Extracted text:
┄┄┄┄┄┄┄┄┄┄┄┄┄┄┄┄┄┄┄┄

Re: [Vo]:Sleeper from ICCF20

2017-03-19 Thread Eric Walker
On Sun, Mar 19, 2017 at 8:56 PM, H LV  wrote:

You mentioned "not-iron" before but can you clarify what you mean by this
> term? Thanks.
>

This is just a placeholder for whatever is converted to iron, e.g., 28Si +
28Si, since Narayanaswamy reports there being something creating iron
(which implies a nuclear process).

Eric


Re: [Vo]:Sleeper from ICCF20

2017-03-19 Thread Eric Walker
On Sun, Mar 19, 2017 at 11:46 AM, H LV  wrote:

​CoE would still be true, but there would be no mass into energy
> conversion. Instead the iron would be slightly more massive than iron
> produced by stellar fusion.​
>

This suggestion has the benefit of being falsifiable.  If you activate the
Coimbatore heavy iron with neutrons, the de-excitation gammas would be in
the neighborhood of but measurably distinct from those known for iron
isotopes.

If the masses of iron and not-iron were identical, and no energy were
released from the reaction, there would presumably be a not-iron <=> iron
equilibrium.

Eric


Re: [Vo]:Sleeper from ICCF20

2017-03-19 Thread Eric Walker
Hi Harry,

On Sun, Mar 19, 2017 at 11:09 AM, H LV  wrote:

If the evidence about transmutation at the Indian refinery is reliable then
> one way to explain it is to imagine nuclear forces as being fundamentally
> non-conservative and viewing their apparent conservative nature as an
> accurate approximation in the high energy domain.
>
> Another type of non-conservative force is a time dependent force which is
> exhibited by visco-elastic materials. This another and perhaps easier way
> to conceptually introduce non-conservative forces into the nuclear domain.
>

I gather with this suggestion that you are arguing against CoE in the case
of the Coimbatore smelting facility, i.e., that many nuclear bombs' worth
of energy disappeared into thin air every 24 hours.  Please correct me if I
have misunderstood.

Eric


Re: [Vo]:Sleeper from ICCF20

2017-03-18 Thread Eric Walker
On Sat, Mar 18, 2017 at 9:11 AM, H LV  wrote:

​What is the "bond" energy of a nut and bolt? Does the amount of energy
> that is required to literally slam together a bolt and a nut correspond to
> the energy required to screw them together? Equations are poor guides if
> the situation is modeled in inaccurately.

┄┄┄┄┄┄┄┄┄┄┄┄┄┄┄┄┄┄┄┄

Data entries:
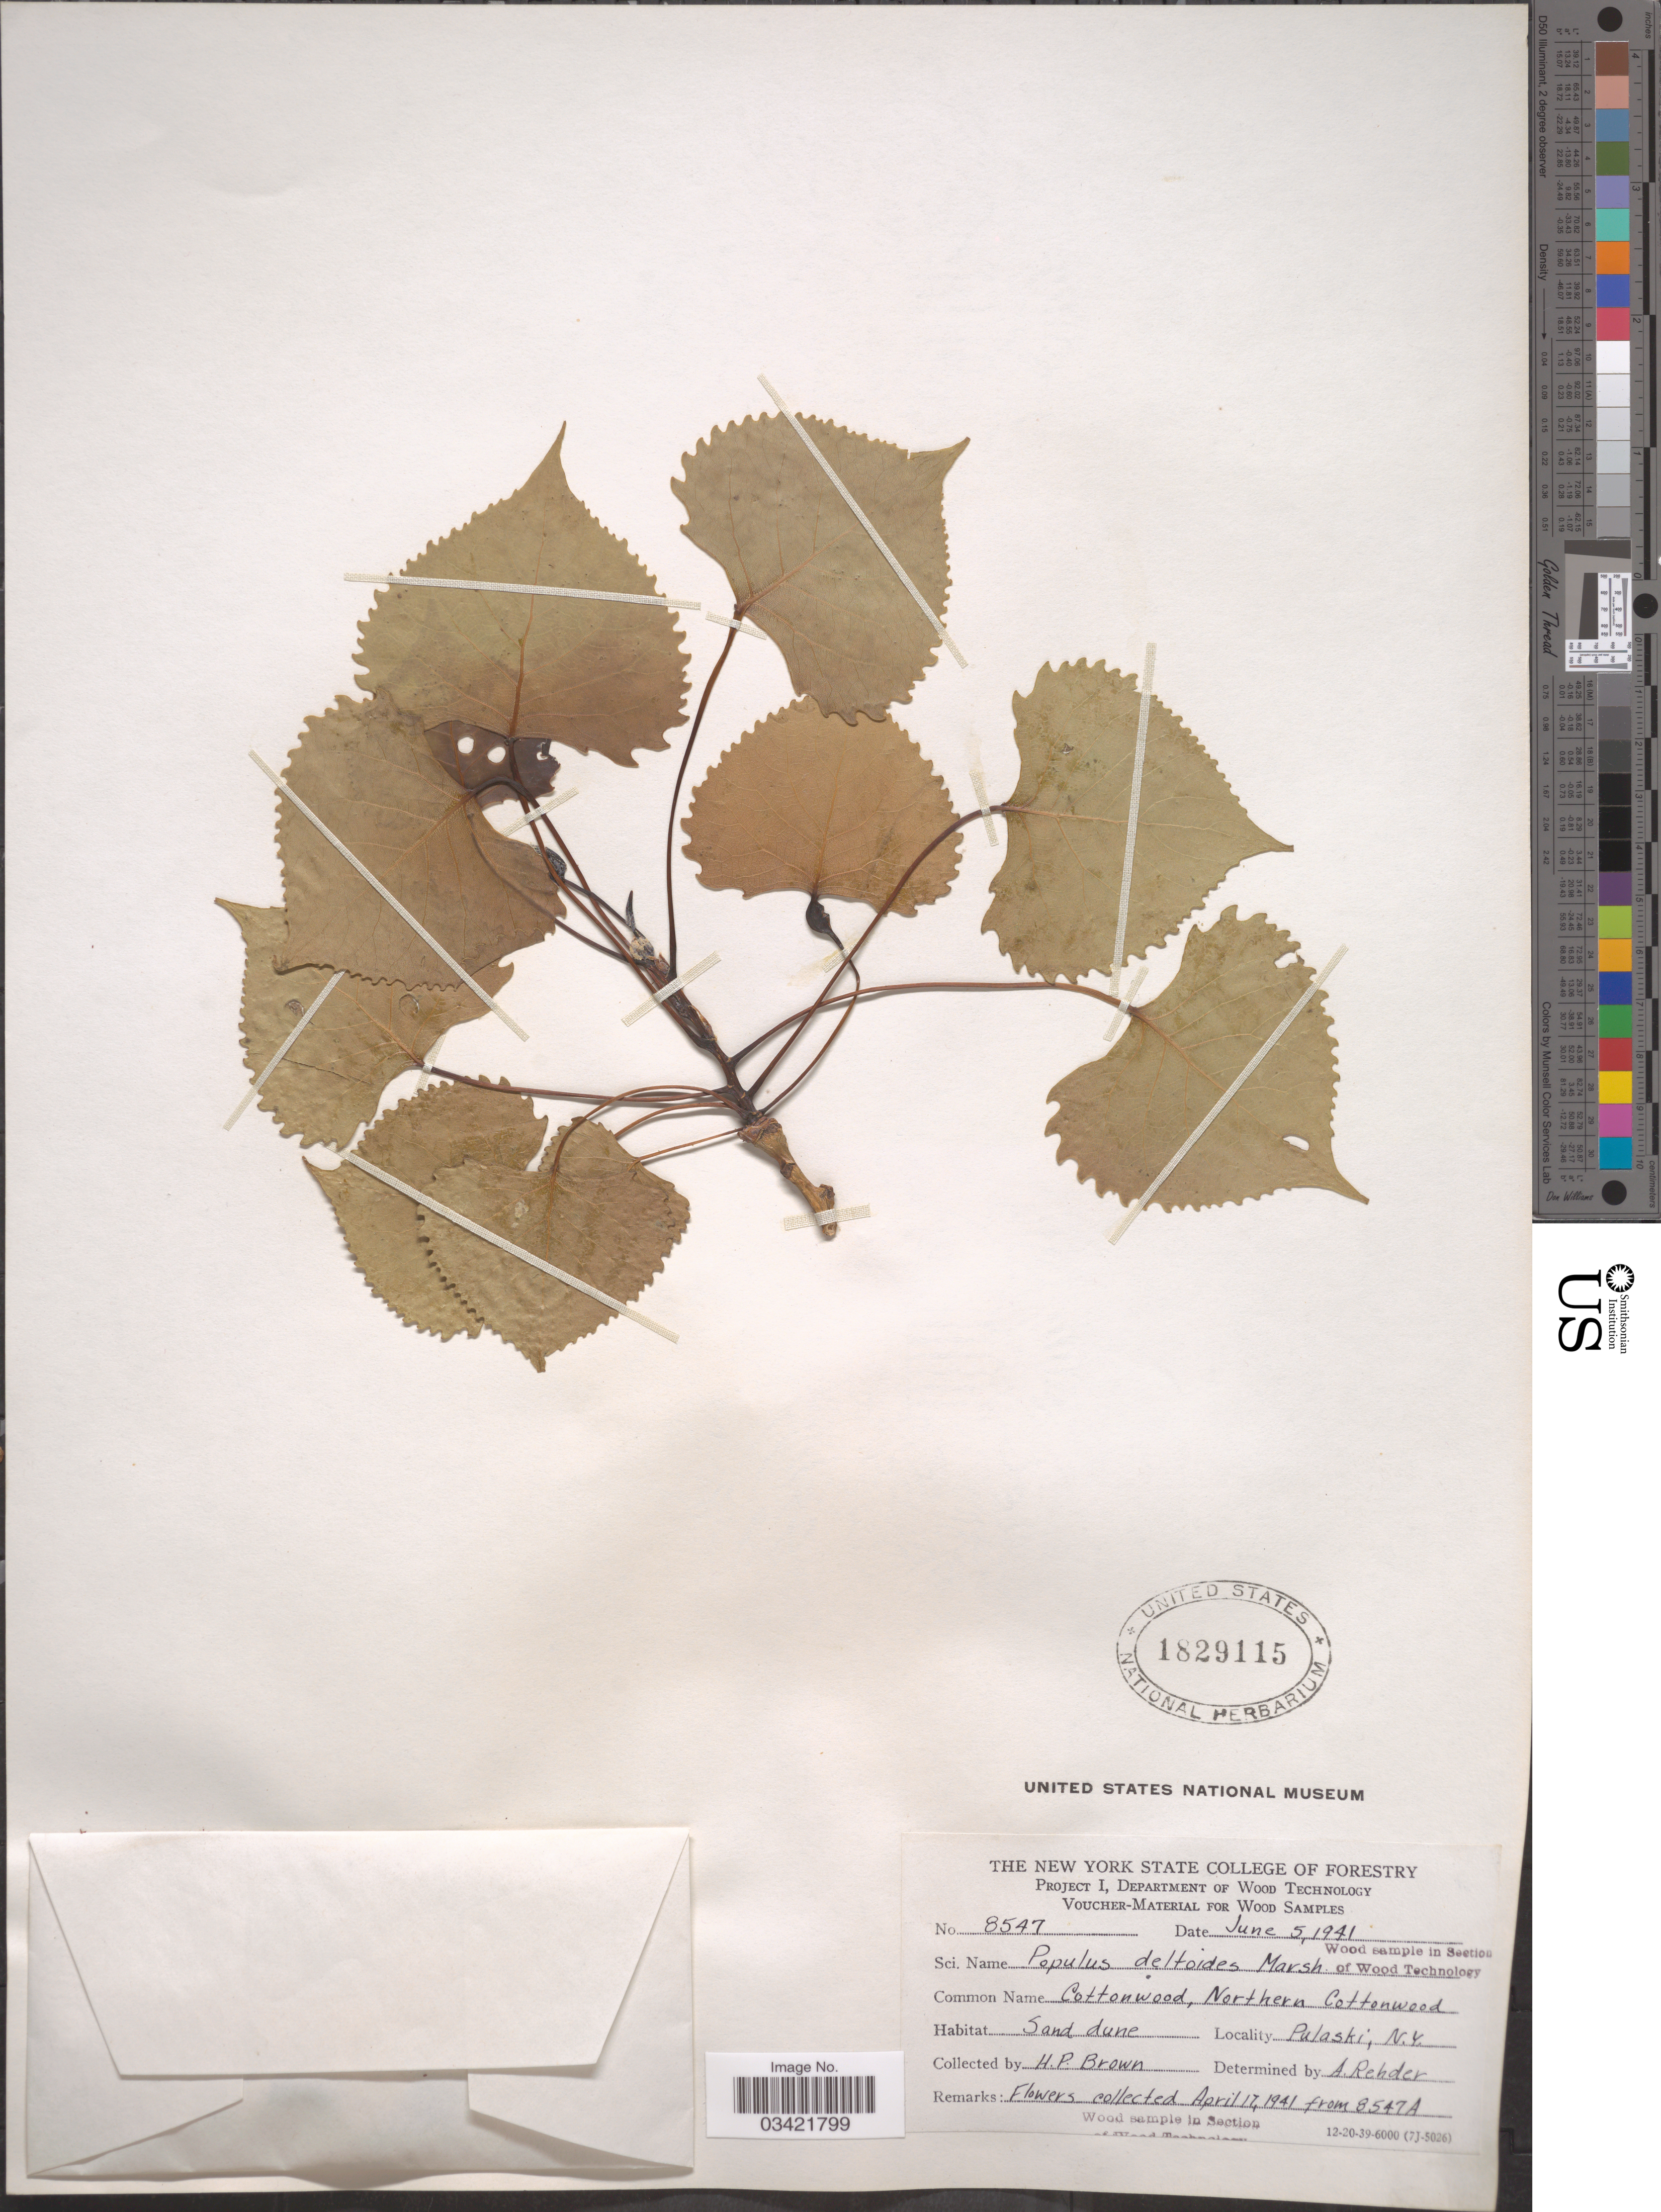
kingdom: Plantae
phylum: Tracheophyta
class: Magnoliopsida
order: Malpighiales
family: Salicaceae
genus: Populus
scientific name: Populus deltoides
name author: W. Bartram ex Marshall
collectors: H. P. Brown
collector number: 8547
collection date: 1941-06-05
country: United States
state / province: New York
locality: Pulaski.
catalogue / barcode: US 1829115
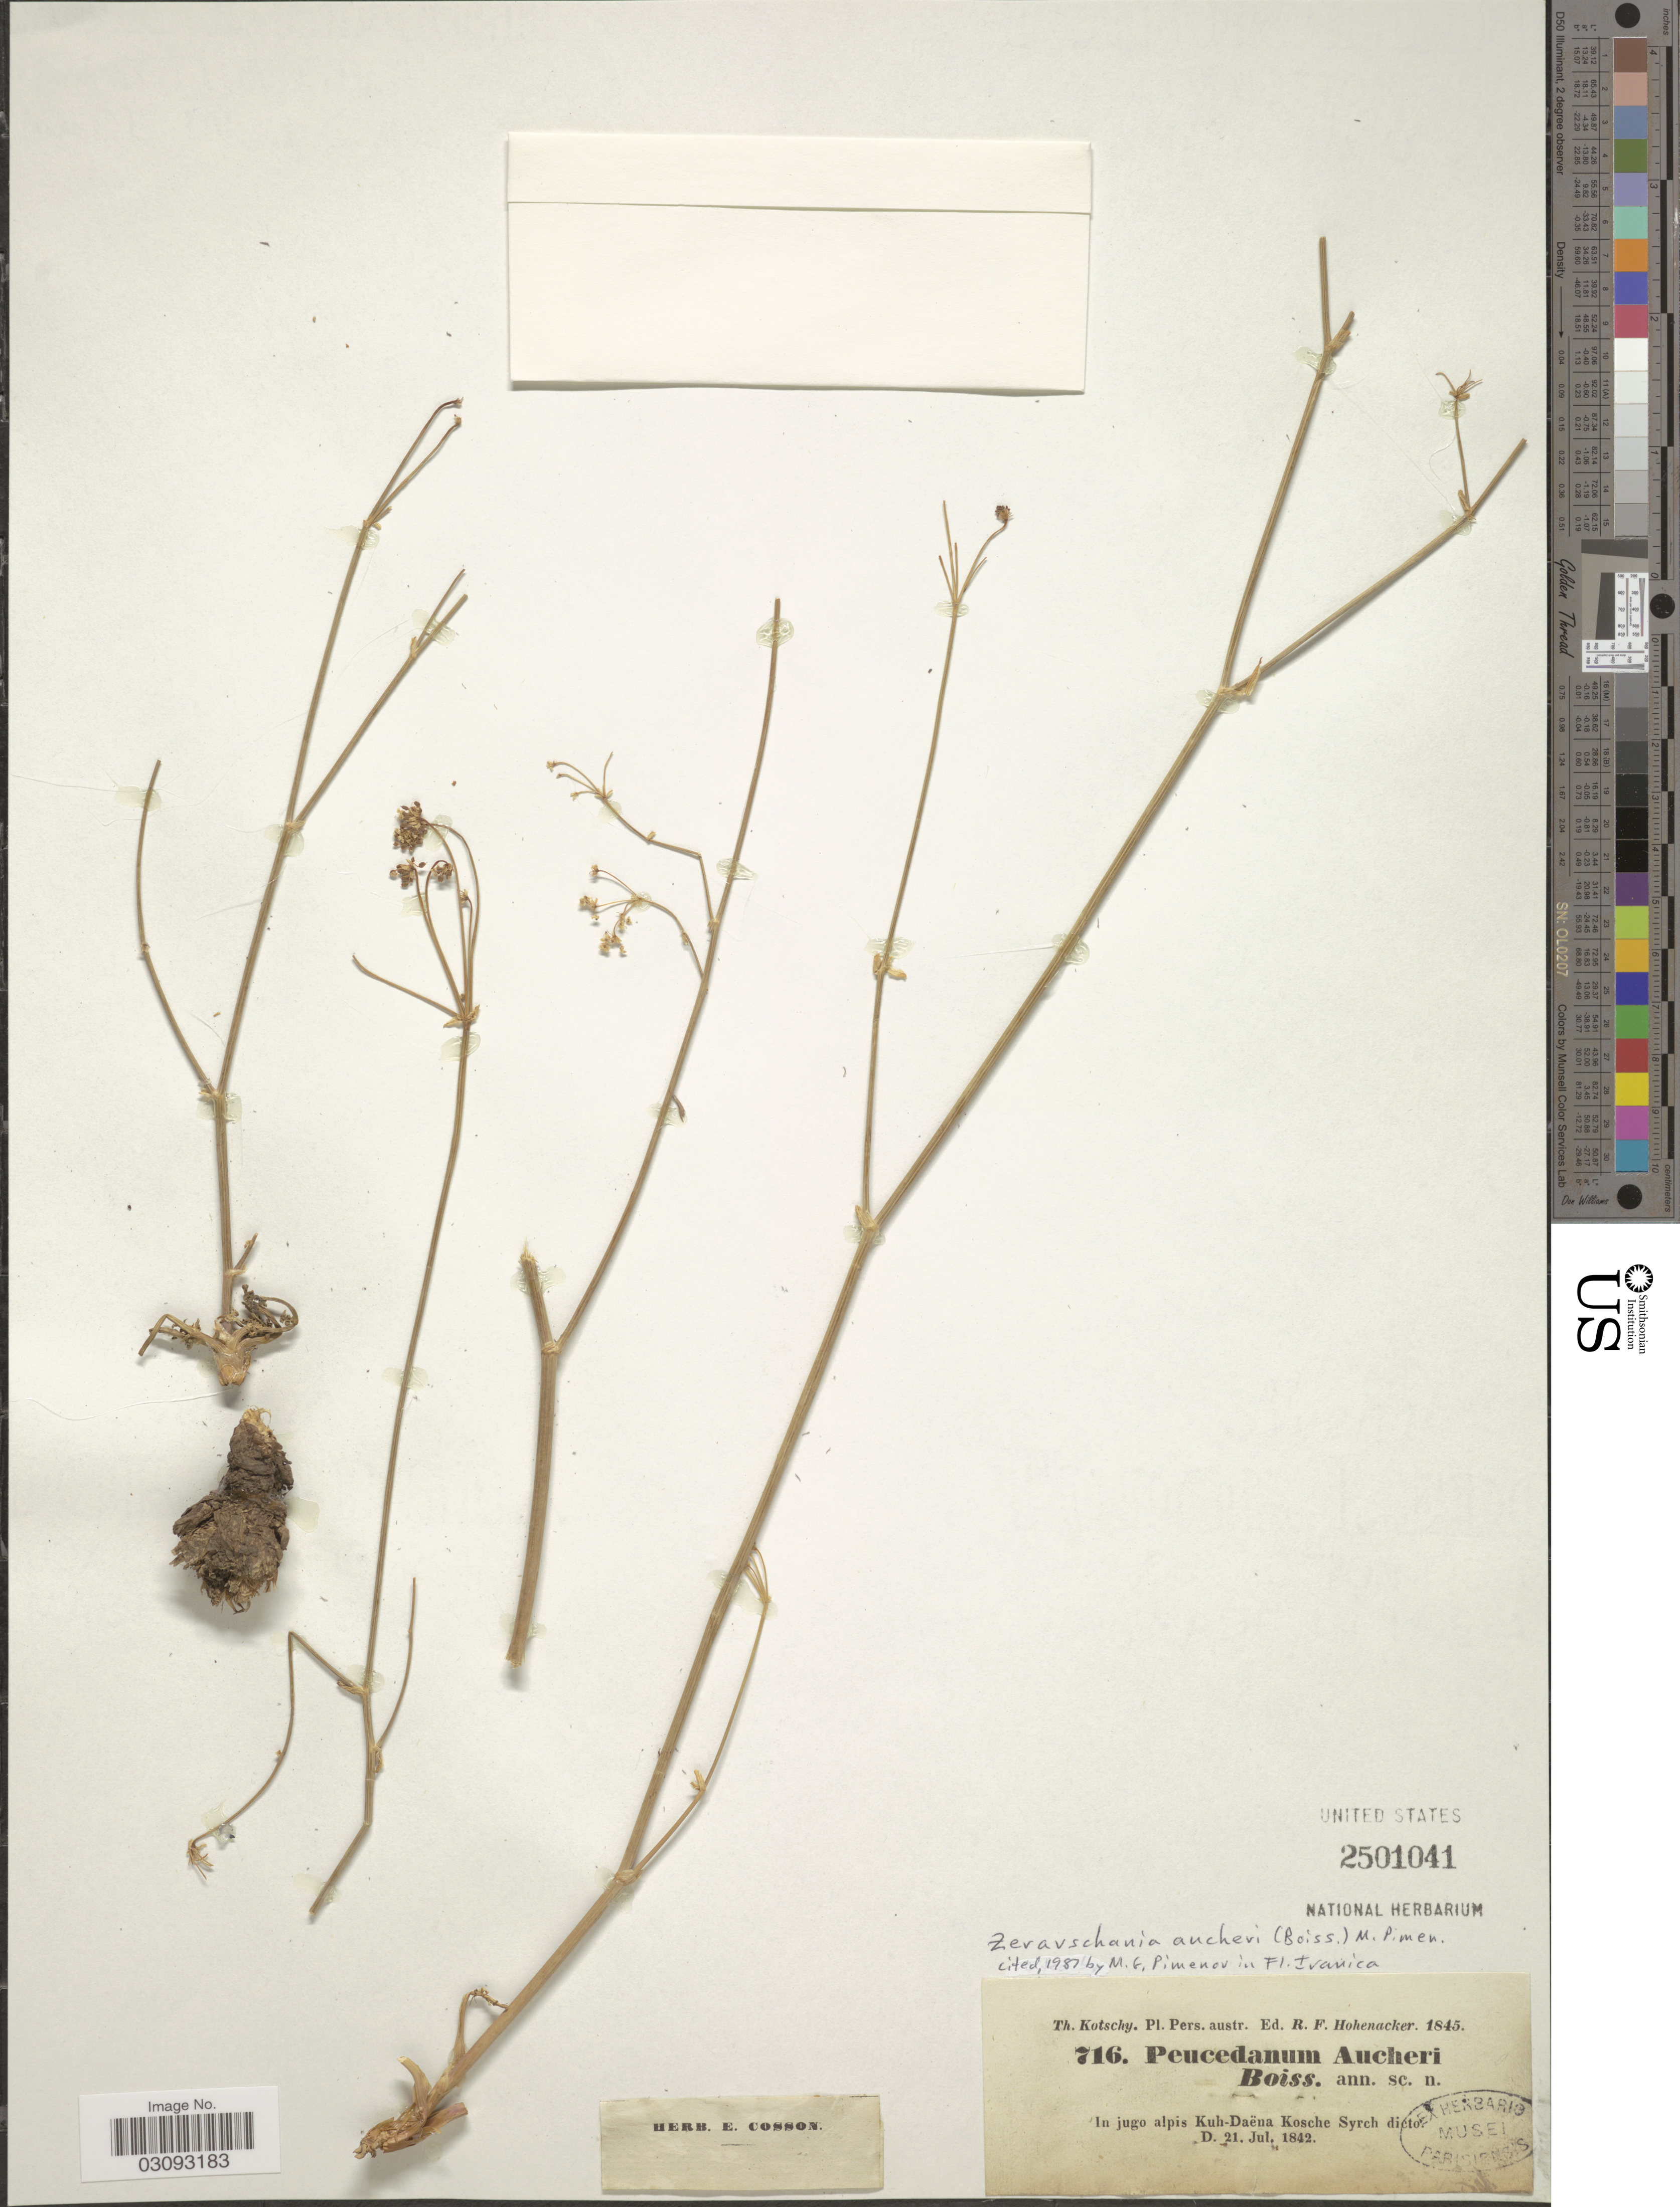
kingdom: Plantae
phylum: Tracheophyta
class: Magnoliopsida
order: Apiales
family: Apiaceae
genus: Zeravschania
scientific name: Zeravschania aucheri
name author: (Boiss.) Pimenov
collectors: K. G. Kotschy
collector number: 716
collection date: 1842-07-21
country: Iran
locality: Pers. austr. In jugo alpis Kuh-Daëna Kosche Syrch dicto.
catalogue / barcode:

┄┄┄┄┄┄┄┄┄┄┄┄┄┄┄┄┄┄┄┄

Problem to solve: In the "Sleeper from ICCF20" thread, what does Eric Walker say the term "not-iron" stands for?

Output of the exercise: It is a placeholder for whatever is converted to iron, such as 28Si + 28Si.